The other three actual humans have been sufficiently infused into my brain that I no longer have turtle associations, but I guess I haven't seen a lot of Donatello's work because to me he is still a turtle.

I'm trying to imagine Brunelleschi or Titian as turtles, and neither seems like it would fit. Though of course, they wouldn't until you had them beat into your 8 year old head.
   70. Benji Gil Gamesh Rises Posted: August 07, 2014 at 07:11 PM (#4766695)
Ren and Stimpy
This was during college for me, and what a crazy ######-up thing it was. It was even better when drunk, and I can only assume better still if stoned.
   71. Never Give an Inge (Dave) Posted: August 07, 2014 at 07:24 PM (#4766705)

All these ducks and nobody brings up "the terror that flaps in the night?"
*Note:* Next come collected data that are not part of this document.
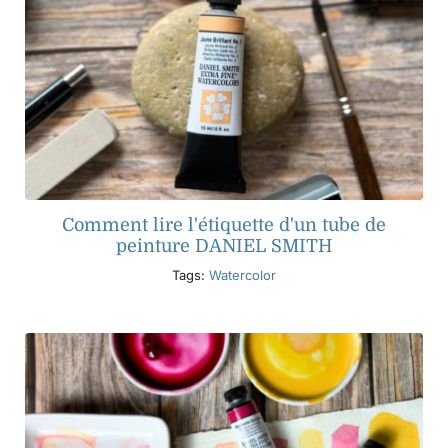
Comment lire l'étiquette d'un tube de
peinture DANIEL SMITH
Tags:
Watercolor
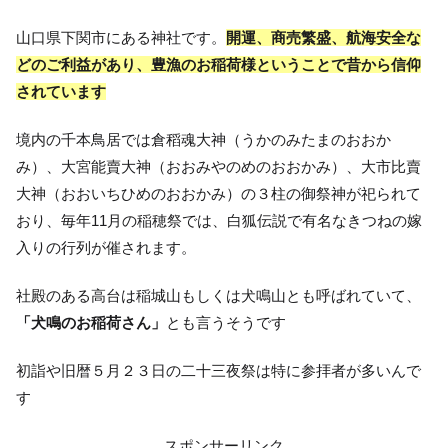
山口県下関市にある神社です。
開運、商売繁盛、航海安全な
どのご利益があり、豊漁のお稲荷様ということで昔から信仰
されています
境内の千本鳥居では倉稻魂大神（うかのみたまのおおか
み）、大宮能賣大神（おおみやのめのおおかみ）、大市比賣
大神（おおいちひめのおおかみ）の３柱の御祭神が祀られて
おり、毎年11月の稲穂祭では、白狐伝説で有名なきつねの嫁
入りの行列が催されます。
社殿のある高台は稲城山もしくは犬鳴山とも呼ばれていて、
「犬鳴のお稲荷さん」
とも言うそうです
初詣や旧暦５月２３日の二十三夜祭は特に参拝者が多いんで
す
スポンサーリンク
Assuming you mean Darkwing Duck - I enjoyed the few episodes that I saw, but it was pretty much after my time. DuckTales were after my time too, but I had a younger brother who watched them so I absorbed a fair bit.
   72. zack Posted: August 07, 2014 at 07:57 PM (#4766720)
No love for MASK?


It's M.A.S.K., you philistine. I have a great fondness for it because I actually had multiple toys from that series, whereas usually it was one lone toy that had to fit into a different series (like the random figure from C.O.P.S. 'n C.R.O.O.K.S, which I have no recollection of as a show [acronyms were big in the 80's, I guess]).

Plus the bad guys were the Vicious Evil Network of Mayhem. A name that good nearly put me onto a life of terrorism.
   73. zack Posted: August 07, 2014 at 08:03 PM (#4766724)
I'm fairly sure, but too lazy to look it up right now, that the producers of the DuckTales/Talespin/Darkwing Duck hours and Bruce Timm for the Batman/Superman hour are directly responsible for cartoons not being complete crap after that point (unlike HeMan, Jem, Thundercats, etc which are completely garbage as shows).
   74. McCoy Posted: August 07, 2014 at 08:04 PM (#4766725)
Otakon registration was today and they are expecting about 35,000 people for it The line around the convention center looked like it was a mile long.